Whether Pinnock succeeds on record is more difficult to answer. At the least he adds yet another very fine recording to the many fine recordings available, a quarter century after his recording with the English Consort on Archiv came out.

The European Brandenburg Ensemble (EBE) was specifically founded to play these works. It is made up of players of all ages and European countries – particularly to eschew any one, nationally flavored style of baroque playing… to achieve the universality that makes Bach’s language so special. Pinnock succeeds on that point, too: There is no particularly "British" flavor to these Brandenburg concertos. He also succeeds in introducing a greater sense of spontaneity that comes close to spirit of the live performances that took the EBE all over Europe and to Asia with these works. All as part of a big Bach-embracing 60th Birthday tour of Pinnock’s.

Many listeners, record clerks, and Bach-lovers still consider Pinnock’s 1982 recording of the Brandenburg Concertos as one of the top choices among HIP versions.

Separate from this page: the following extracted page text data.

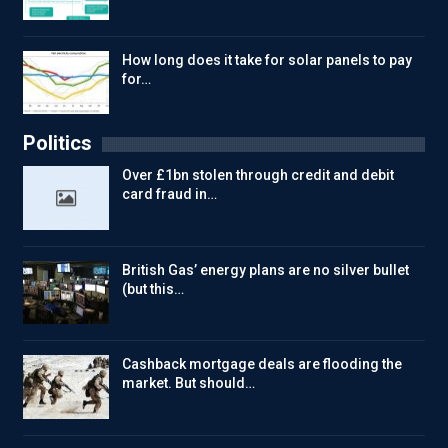
How long does it take for solar panels to pay
for…
Politics
Over £1bn stolen through credit and debit
card fraud in…
British Gas’ energy plans are no silver bullet
(but this…
Cashback mortgage deals are flooding the
market. But should…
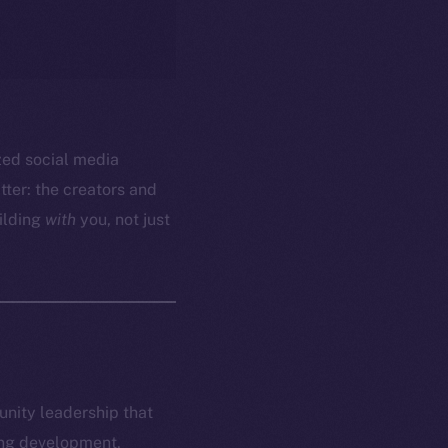
ized social media
ter: the creators and
ilding
with
you, not just
munity leadership that
ring development,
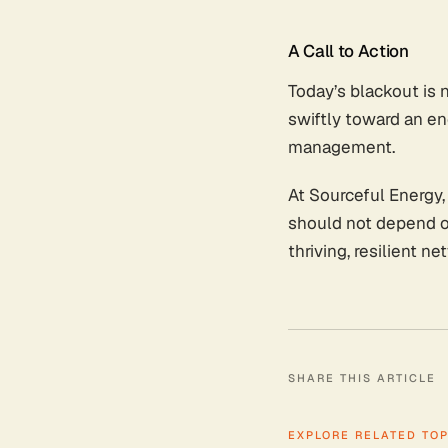
A Call to Action
Today’s blackout is 
swiftly toward an ene
management.
At Sourceful Energy,
should not depend on 
thriving, resilient n
SHARE THIS ARTICLE
EXPLORE RELATED TOP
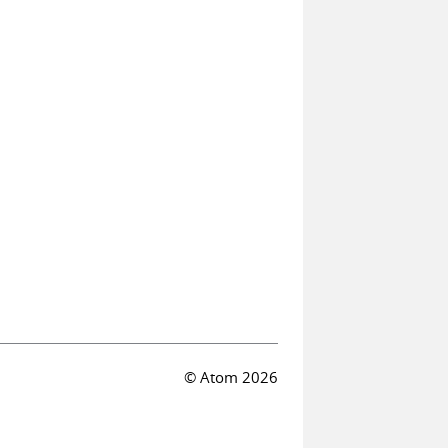
© Atom 2026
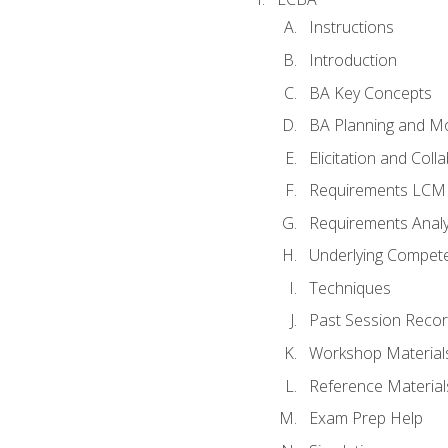
Instructions
Introduction
BA Key Concepts
BA Planning and Mo
Elicitation and Coll
Requirements LCM
Requirements Analy
Underlying Compet
Techniques
Past Session Recor
Workshop Material
Reference Material
Exam Prep Help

I might have agreed with that myself, based on memory. But pulling these recordings out again proved that they have not aged nearly as well as assumed. It also heightened my appreciation of the new Pinnock recording considerably.

The Archiv recording shows all too clearly how much Historical Performance Practice has improved. The natural horns and trumpets should not (or need not) sound like that – and they don’t, in more modern recordings like the excellent Academy for Ancient Music Berlin’s (HMU 2901634) or Musica Antiqua Cologne’s under Reinhard Goebel (part of Archiv 471656). Similarly the unlovely string sound is perhaps authentic in the true sense of the word, but not appreciated now, that we can have better.

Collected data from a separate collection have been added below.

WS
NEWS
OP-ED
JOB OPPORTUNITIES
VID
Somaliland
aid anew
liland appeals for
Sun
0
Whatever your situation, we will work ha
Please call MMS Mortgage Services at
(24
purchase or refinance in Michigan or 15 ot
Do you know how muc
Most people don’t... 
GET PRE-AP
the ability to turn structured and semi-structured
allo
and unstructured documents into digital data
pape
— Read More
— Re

The strings of the EBE are a delight, not just in comparison. The solo violin ‘cadenza’ in the Adagio of the Third Concerto that Pinnock opts for is but one notable example. The trumpet, however and the horns, too, continue to be a weak-spot. They were often off-color in concert – and they are surprisingly unreliable in this recording, too. That’s too bad – because where the earlier Pinnock recording manages to convey the architecture of the concertos with its steady paced, unexaggerated, sturdy way, the new recording manages to go about things in a much more free-wheeling manner. Tempos are – except in the Fifth Concerto – ever so slightly sped up… but more important, and decidedly unrelated: every movement sounds more alive, more energetic. This ‘new’ Bach is not as reverently worshiped, it is adored with coyness, sparkle, and a twinkle in its eye. Nothing limps, nothing lurches. Every concerto has a slightly different tone of voice, too, which makes listening to all six in a row a fairly stimulating – not tiring – affair. The atmosphere as a whole is quite light – partly a result of Pinnock opting for the cello (instead of bass) playing the continuo part in four out of six concertos.

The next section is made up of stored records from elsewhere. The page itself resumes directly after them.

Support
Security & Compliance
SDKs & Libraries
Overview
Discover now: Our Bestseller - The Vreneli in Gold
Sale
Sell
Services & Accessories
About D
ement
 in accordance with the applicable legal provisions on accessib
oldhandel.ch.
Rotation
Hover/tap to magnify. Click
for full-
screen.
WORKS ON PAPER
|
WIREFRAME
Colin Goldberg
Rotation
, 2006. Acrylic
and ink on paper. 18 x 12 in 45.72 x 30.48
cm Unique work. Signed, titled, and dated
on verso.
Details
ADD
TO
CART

Anyone who especially likes the performances and interpretations of Trevor Pinnock will find this recording to be a delight and probably a distinct improvement over its predecessor. If, meanwhile, someone were to hunt for the (elusive) ‘definitive’ version of HIP Brandenburg Concertos, this beautifully packaged and presented CD set might be a contender – but there are at least a handful of other accounts that should not be overlooked at the expense of this. Tuning is the HIP standard a’ = 415 Hz, although Pinnock suggests in his lucid liner notes that Bach’s tuning may have been as low as a’ = 390 at the time.

A final note of sheer curiosity: What exactly are those loud clicking noises during the horn-only part in the first concerto’s Menuetto? Sounds like a mad clarinetist’s keys clicking – except of course that there’s no clarinet or any other instrument with similar such keys involved. A strange, but not seriously off-putting phenomenon.